There is nothing worse than a lawn pest. In fact, getting a hold of your armyworms can be a massive hurdle and cumbersome obstacle. Don’t let these armyworms march on your lawn with these easy tips and tricks you can utilize today. Here are some important things to know when it comes to fall armyworms.
What Exactly Are Armyworms?
Before getting into the nitty-gritty of controlling the armyworms on your lawn, let’s first examine what they are and how they can ultimately affect your lawn overall. Firstly, armyworms are quite destructive pests that tend to consume agricultural crops. This means they typically prefer turf grasses like Bermuda, Fescue, Rye, and even Bluegrass. As a result, it’s important to take control of these pests to encourage lawn growth and have a nice lawn overall.
Signs You Have Armyworm Damage
The signs of armyworm damage are pretty evident. In fact, noticing the little signs can help prevent long-term damage to your lawn. But, once you notice the damage, it may be too late. Preventing armyworms from wreaking havoc on your lawn becomes increasingly important for homeowners looking to enjoy their laws and keep them healthy all year long.
New Sod And Armyworms
Fall armyworms are extremely common in new sod. In fact, in our area, it’s quite common to see armyworms wreaking havoc on lawns all over. What happens is that the eggs end up being located on the sod already and then, they subsequently hatch once the sod is laid. This means they eat the sod as it turns brown and then the water homeowners will pour just exacerbates the problem.

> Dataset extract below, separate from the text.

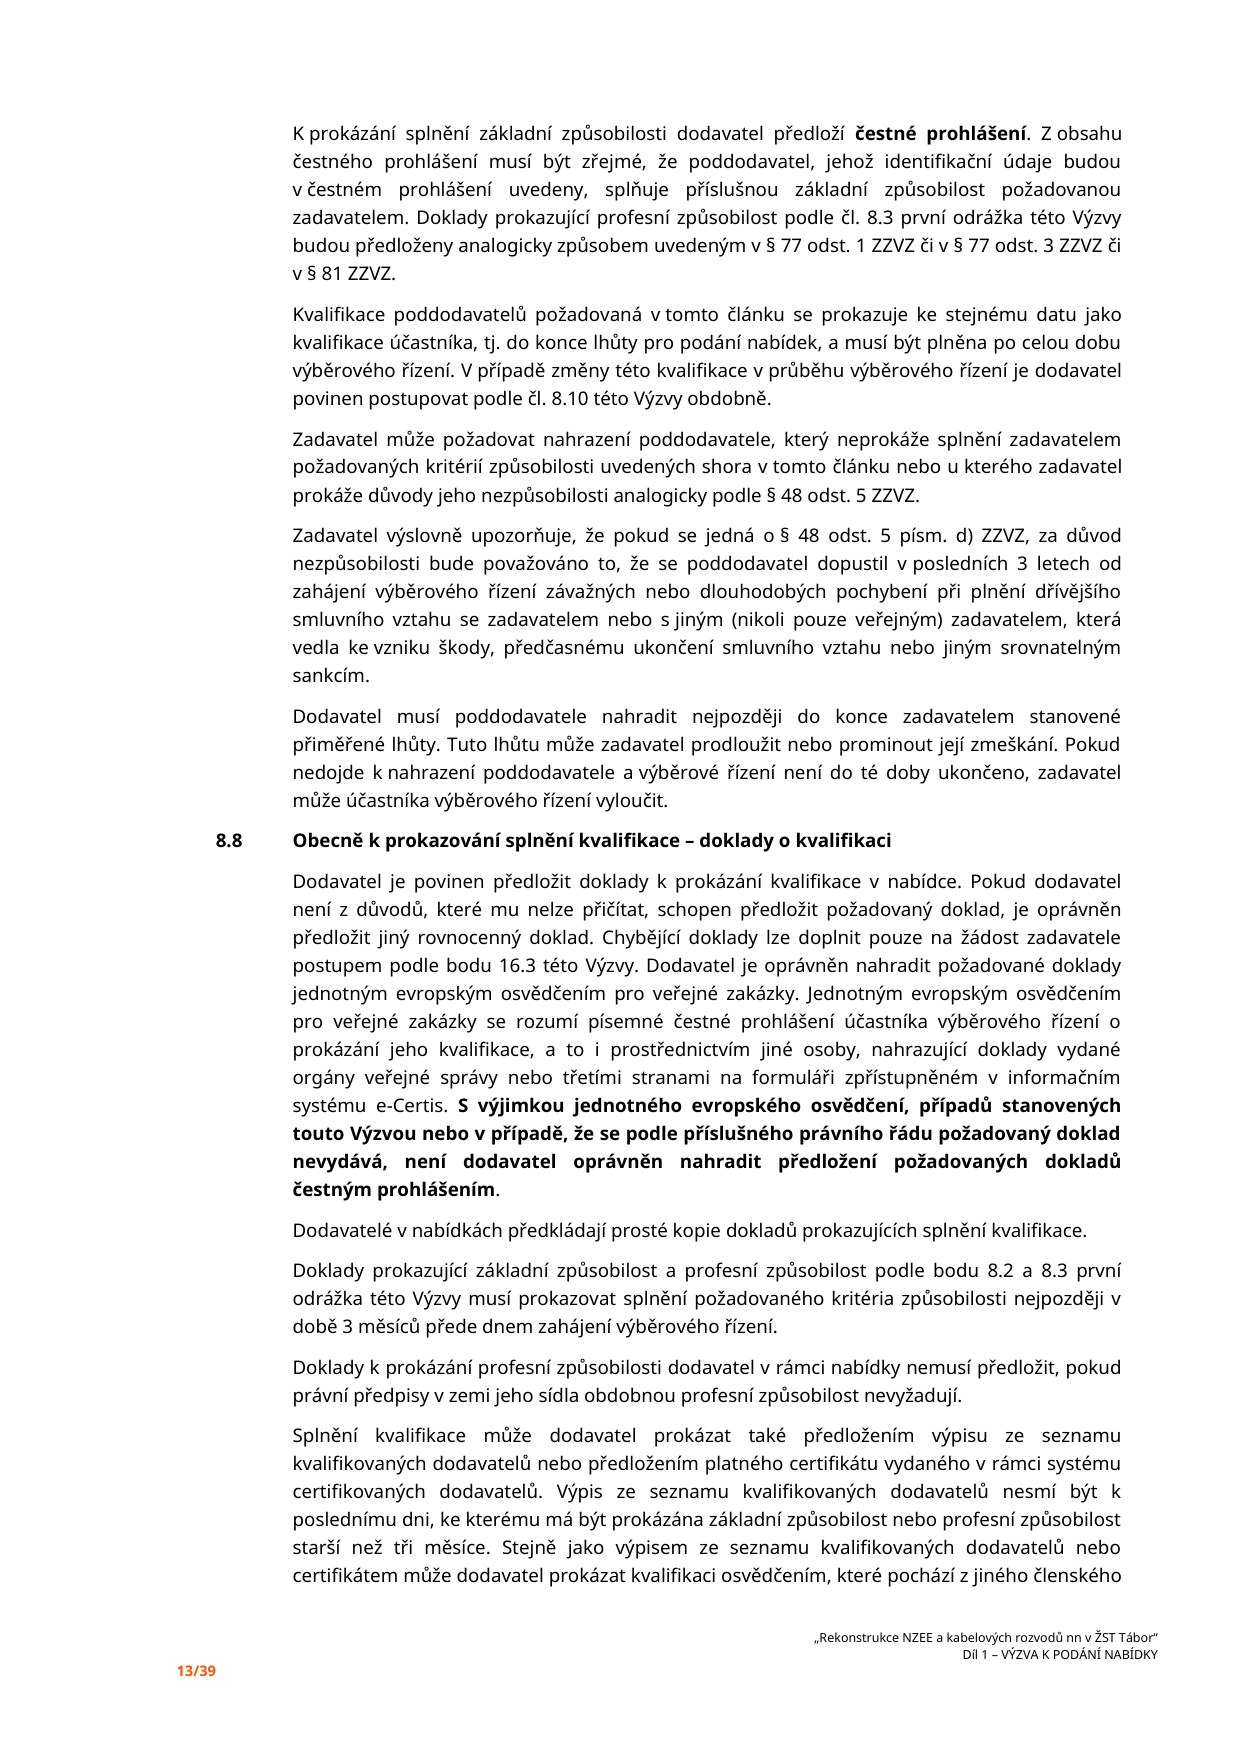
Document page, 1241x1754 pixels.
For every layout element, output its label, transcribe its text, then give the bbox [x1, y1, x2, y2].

At the end of the day, it can be very challenging to tackle an armyworm infestation. In fact, these pests are quite difficult to control which is why it’s so important to properly maintain your lawn and keep the sod healthy and well-maintained all year long. Doing so can help you avoid the headaches and hassle associated with dealing with an armyworm infestation in your lawn. Having a healthy lawn can be a lot easier than you think with proper maintenance techniques and methods in place. Armyworms are quite pernicious and handling them with care and being proactive about handling them can make all the difference.